A constantly shifting sandspit divides the pounding blue-gray surf of the Bay of Tela from a freshwater mangrove-lined lagoon, home to pelicans, herons and crocodiles. A yellow banner flutters in the wind: “Todas y todos somos Barra Vieja” (We are all Barra Vieja), it reads, announcing the entrance to the Afro-Caribbean Garifuna village.
The same sign inspired a name for a late-November refresher course for 60 young leaders from across northern Honduras; they were trained by the Jesuit-run Reflection, Research and Communications Team, known by its Spanish acronym as the ERIC foundation. Welcomed by pulsating Garifuna drums, the young people strung up a hammock in the straw shack of the family to which they had been assigned. Braving voracious mosquitoes and sandflies, they spent the weekend developing skits on current affairs, learning how to protect activists whose actions have brought anonymous death threats, and mingling with the Garifuna people, whom the Honduran government is trying to chase from this pristine island paradise.
“We bring the young people – who are leaders of community struggles against corruption, hydroelectric projects, or mines across the region – to the persecuted Garifuna community of Barra Vieja so they can understand that they share the same struggle,” said Pedro Landa of the ERIC foundation. Landa was one of the organisers of eight weekend courses where young people learn how to be leaders in confronting the complexities of a country known for extreme poverty, one of the highest murder rates in the world and state economic policies that many have said amount to selling the country’s natural resources to the highest bidder.
“At the same time, we want to show our solidarity with the Garifuna people of Barra Vieja, so that they feel less alone,” he said.
The image of the exotic Garifuna people, their punta dance rhythms and their legendary “sopa de caracol” (conch soup), is used to attract tourists to the north coast. About 600,000 Garifuna live along the Caribbean coast of Central America; they are the descendants of a ship that brought slaves from Central and West Africa.
Today, the Garifuna of Barra Vieja live in fear and extreme poverty. After two violent evictions by the army in 2014 to make way for an extension to a luxury beach hotel nearby, the population of this community has dwindled to about 250.
Armando Gamboa, Barra Vieja leader, said when people first heard about the resort, they thought it would bring jobs and opportunity, but when they saw the neighbouring Garifuna village evicted and no jobs for their people, they realised they were about to lose out.
The people of Barra Vieja eke out a living from fishing. There is no electricity, running or drinking water on the island; for health facilities and schools, they have to travel to nearby villages, resulting in low school attendance. Some of the people, including children, have visible leg deformities, suggesting a past polio epidemic, and HIV and AIDS remain prevalent.

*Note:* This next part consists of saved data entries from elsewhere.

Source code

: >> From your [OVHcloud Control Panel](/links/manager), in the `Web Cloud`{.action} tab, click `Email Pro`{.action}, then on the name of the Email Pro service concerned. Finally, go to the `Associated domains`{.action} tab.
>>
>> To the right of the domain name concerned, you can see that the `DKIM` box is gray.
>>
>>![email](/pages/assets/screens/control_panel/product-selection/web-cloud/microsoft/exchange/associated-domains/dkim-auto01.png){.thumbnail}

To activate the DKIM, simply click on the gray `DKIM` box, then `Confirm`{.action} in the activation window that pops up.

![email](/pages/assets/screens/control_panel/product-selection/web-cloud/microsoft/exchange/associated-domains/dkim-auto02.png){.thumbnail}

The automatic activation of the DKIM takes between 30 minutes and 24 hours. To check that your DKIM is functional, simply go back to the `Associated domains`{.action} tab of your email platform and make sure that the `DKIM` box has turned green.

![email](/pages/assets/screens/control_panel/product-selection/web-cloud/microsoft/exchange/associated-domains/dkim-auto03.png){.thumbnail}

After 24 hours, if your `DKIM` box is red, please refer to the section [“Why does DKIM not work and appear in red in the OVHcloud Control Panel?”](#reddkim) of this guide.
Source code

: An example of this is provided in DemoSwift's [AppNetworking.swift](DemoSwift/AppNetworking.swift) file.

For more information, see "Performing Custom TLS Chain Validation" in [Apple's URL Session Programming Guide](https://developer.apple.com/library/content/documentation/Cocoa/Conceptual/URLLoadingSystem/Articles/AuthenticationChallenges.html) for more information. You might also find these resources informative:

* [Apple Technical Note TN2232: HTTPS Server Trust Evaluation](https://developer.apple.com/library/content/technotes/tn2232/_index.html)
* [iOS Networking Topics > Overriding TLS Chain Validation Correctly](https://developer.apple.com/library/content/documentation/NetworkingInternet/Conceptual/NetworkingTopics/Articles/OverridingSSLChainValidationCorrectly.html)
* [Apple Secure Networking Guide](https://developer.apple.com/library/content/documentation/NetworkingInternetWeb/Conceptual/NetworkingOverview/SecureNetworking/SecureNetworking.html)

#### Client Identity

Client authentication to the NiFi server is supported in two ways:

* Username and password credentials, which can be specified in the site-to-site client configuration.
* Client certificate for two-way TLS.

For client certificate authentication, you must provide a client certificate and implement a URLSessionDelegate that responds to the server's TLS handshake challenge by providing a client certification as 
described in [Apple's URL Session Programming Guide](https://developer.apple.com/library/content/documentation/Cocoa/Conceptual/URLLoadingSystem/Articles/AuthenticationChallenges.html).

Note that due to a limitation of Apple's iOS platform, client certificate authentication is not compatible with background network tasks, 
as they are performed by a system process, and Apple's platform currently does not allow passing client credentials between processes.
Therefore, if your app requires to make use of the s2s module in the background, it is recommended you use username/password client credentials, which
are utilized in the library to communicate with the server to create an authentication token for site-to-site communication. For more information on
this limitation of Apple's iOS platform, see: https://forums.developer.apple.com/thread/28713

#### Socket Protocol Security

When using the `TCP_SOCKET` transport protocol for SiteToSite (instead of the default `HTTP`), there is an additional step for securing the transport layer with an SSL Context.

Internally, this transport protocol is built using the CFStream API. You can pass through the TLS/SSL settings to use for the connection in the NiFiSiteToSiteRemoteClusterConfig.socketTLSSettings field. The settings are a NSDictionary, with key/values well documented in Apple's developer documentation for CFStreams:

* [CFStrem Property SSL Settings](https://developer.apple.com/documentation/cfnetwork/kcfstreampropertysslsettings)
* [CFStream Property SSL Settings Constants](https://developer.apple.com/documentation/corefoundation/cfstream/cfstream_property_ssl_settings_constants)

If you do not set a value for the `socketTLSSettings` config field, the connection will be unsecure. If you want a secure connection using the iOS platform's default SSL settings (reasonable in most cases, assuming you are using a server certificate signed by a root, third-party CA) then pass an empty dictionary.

Their extreme ostracism has brought with it a host of social problems. Women accuse the men of machismo, and cases of rape and incest are common, said Calixta Martinez of the Free Butterflies Women’s Network, a Garifuna women’s organisation.
“Young boys here are told that they must become real men and that women are the weaker sex,” said Martinez, whose group tries to teach women that they have rights and must complain when these are violated.
The women and children here have been hardest hit by the evictions and repression, residents said.
“We have lived in peace on these lands since 1887,” said community president Carlos Castillo. “Yet the Port of Tela, who claim these lands as theirs to develop, has existed only since 1962. How can they say we are invaders?” He said the state has offered them no alternative lands for resettlement.
The Honduran government claims the Garifuna of Barra Vieja are foreigners and filed charges of encroachment against 66 community members. The Garifuna claim they have right to the land, by virtue of having lived on it for more than a century.
However, in June, the Garifuna won a legal victory, as the court in Tela ruled that the state could not prove its ownership of Barra Vieja, and dropped charges. The courthouse was unable to accommodate the 66 accused, and hearings had to be held on the former grounds of the now-defunct Tela Railroad Company, the fruit company whose activities dominated the local economy and whose alleged exploitation of workers on company plantations became legendary.
Community leader Armando Gamboa said the resort developers will appeal the Tela decision. He told the young community leaders: “Your presence makes us feel less alone … we feel our lives are in danger.”
The people are so fearful that during role-play presentations, where youth leaders acted out government persecution of activists who oppose mining, a Garifuna child ran screaming from the area, thinking that the actors were really government representatives.
The experience is something the youth leaders will take home with them.
“This weekend has been like stepping into a different country,” said Osman Orellana, a worker at Our Lady of the Pillar parish in Arizona, 40 minutes east of Barra Vieja. “Those of us who live nearby want to offer a special commitment to the Garifuna of Barra Vieja. We are already thinking of how we can come here regularly, and pass on to them some of the leadership skills we have learned. They need our solidarity.”